* Begin Data rows *

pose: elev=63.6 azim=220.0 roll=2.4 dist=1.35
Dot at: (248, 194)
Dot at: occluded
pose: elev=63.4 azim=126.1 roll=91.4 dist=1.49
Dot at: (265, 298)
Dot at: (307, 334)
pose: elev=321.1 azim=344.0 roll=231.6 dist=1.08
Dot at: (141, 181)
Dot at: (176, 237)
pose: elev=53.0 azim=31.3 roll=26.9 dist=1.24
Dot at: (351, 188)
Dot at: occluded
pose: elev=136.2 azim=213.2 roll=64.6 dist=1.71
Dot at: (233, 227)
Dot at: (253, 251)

* End Data rows *
* Begin Data rows *

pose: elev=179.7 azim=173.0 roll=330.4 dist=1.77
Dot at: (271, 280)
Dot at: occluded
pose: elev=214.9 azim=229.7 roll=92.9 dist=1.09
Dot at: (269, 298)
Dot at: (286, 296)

* End Data rows *

* Problem to work on
Render the records as a Markdown table with the columns Row and Line, starting with the line that contains "pose: elev=136.2 azim=213.2" and going on through the line that contains "Dot at: (253, 251)". Give each line its own numbered row, and leave out blank lines.

* Written response
| Row | Line |
|---|---|
| 1 | pose: elev=136.2 azim=213.2 roll=64.6 dist=1.71 |
| 2 | Dot at: (233, 227) |
| 3 | Dot at: (253, 251) |